Le "Mur de solutions" évoque tous les besoins potentiels d’un client, que ce soit en épargne, en placement ou encore en succession. Pour Steve De Meester, c’est la toute grande différence avec la concurrence : "Dans les autres banques, les clients sont confrontés à des produits. Chez nous, nous évoquons leurs besoins". Evoquer leurs besoins et plus si affinités, notamment au 1er étage de l’agence qui, là, n’a rien de décoiffant.

La Deutsche Bank va tester le concept avant de l’appliquer en tout ou en partie dans son réseau actuel, voire dans de nouvelles agences.

Chez la concurrence, justement, c’est déjà de l’histoire ancienne. Plus de 200 agences ouvertes - les "Proxi" - chez ING, ont déjà vu le jour. BNP Paribas Fortis en a pour l’instant une quarantaine à son actif et Dexia Banque nonante Le concept est partout un peu le même : un espace "self" avec des automates où le client peut retirer et verser de l’argent, ensuite un espace accueil ouvert destiné à vous diriger vers la bonne personne ou à effectuer des opérations courantes et, enfin, un espace avec des bureaux, clos cette fois, pour les discussions appelant plus de confidentialité.

Cette rupture avec le passé est apparemment appréciée par les clients. "Une barrière est tombée", explique Eddy De Ridder, responsable du projet nouveau concept chez Dexia. Auparavant, les clients se retrouvaient face à un mur de guichets, totalement impersonnel. Désormais, c’est plus convivial. "Ce que nos clients apprécient le plus, c’est de pouvoir serrer la main de la personne qui les accueille alors que ce n’était pas possible auparavant".

Dans l’espace conseil de l’agence rue de la Loi, à Bruxelles, le salon d’attente fait penser à un... salon, avec fauteuils, table, journaux, télévision et... machine à café dont les tasses sont éclairées par un jaune très "flash". Le bleu Dexia est banni au profit de couleurs que l’on peut retrouver, justement, dans son propre salon. "Cela donne l’impression au client qu’il est chez lui. Un client qui est à son aise va plus facilement parler de lui".

Surtout, le personnel de l’agence est plus disponible pour conseiller le client puisque pas mal de tâches naguère confiées aux guichetiers doivent désormais être effectuées par le client via des automates (voir ci-dessous). "Cela permet au personnel d’avoir un vrai contact avec les clients.
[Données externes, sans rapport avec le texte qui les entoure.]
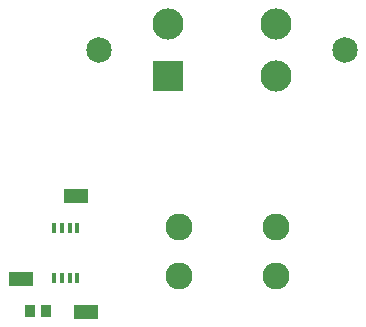
<source format=gbr>
%TF.GenerationSoftware,Altium Limited,Altium Designer,19.0.10 (269)*%
G04 Layer_Color=255*
%FSLAX26Y26*%
%MOIN*%
%TF.FileFunction,Pads,Top*%
%TF.Part,Single*%
G01*
G75*
%TA.AperFunction,SMDPad,CuDef*%
%ADD10R,0.080709X0.045276*%
%ADD11R,0.035433X0.039370*%
%ADD12R,0.016535X0.035000*%
%TA.AperFunction,ComponentPad*%
%ADD14C,0.090000*%
%ADD15C,0.103937*%
%ADD16C,0.085039*%
%ADD17R,0.103937X0.103937*%
D10*
X597000Y73000D02*
D03*
X379000Y186000D02*
D03*
X563693Y461307D02*
D03*
D11*
X409425Y78000D02*
D03*
X462575D02*
D03*
D12*
X490614Y188106D02*
D03*
X516205D02*
D03*
X541795D02*
D03*
X567386D02*
D03*
X490614Y353894D02*
D03*
X516205D02*
D03*
X541795D02*
D03*
X567386D02*
D03*
D14*
X905000Y358000D02*
D03*
Y193000D02*
D03*
X1230000Y358000D02*
D03*
Y193000D02*
D03*
D15*
X868945Y1036000D02*
D03*
X1228000D02*
D03*
Y860803D02*
D03*
D16*
X638472Y948323D02*
D03*
X1458551D02*
D03*
D17*
X868945Y860803D02*
D03*
%TF.MD5,f3d56bfbfa7b70193e140df262cfbd0a*%
M02*

</source>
Cela nous permet de remettre le client au centre de nos préoccupations. Cela nous apporte beaucoup de valorisation plutôt que d’être un rond-de-cuir derrière une vitre,", témoigne Stéphane Sabeau, directeur de l’agence Université de BNP Paribas Fortis à Ixelles, qui a adopté le nouveau concept en février dernier.

L’environnement plus convivial et une plus grande disponibilité du personnel permettent aussi - voire surtout? - , de mieux faire tourner le business. "Un client se trouvant dans un environnement plus sympathique est plus disposé à s’asseoir", poursuit-il. Et plus disposé à discuter et à souscrire à l’un ou l’autre produit. "Nous performons mieux que dans les agences traditionnelles. Si nous faisions par exemple dix ventes par jour avec le concept traditionnel, nous en faisons maintenant douze ou quatorze".

"Les changements de concept ont été faits pour répondre aux attentes des clients qui attendent de notre part plus de conseils. Nous n’avons pas changé de concept pour vendre plus mais pour donner un service supérieur aux clients", souligne pour sa part Alain Hoskens, directeur de l’agence Dexia rue de la Loi.

La formule donne de tels résultats qu’ING compte rénover 140 agences en 2010 contre 120 cette année. Chez Dexia, le programme continue sur sa lancée. C’est tout dire.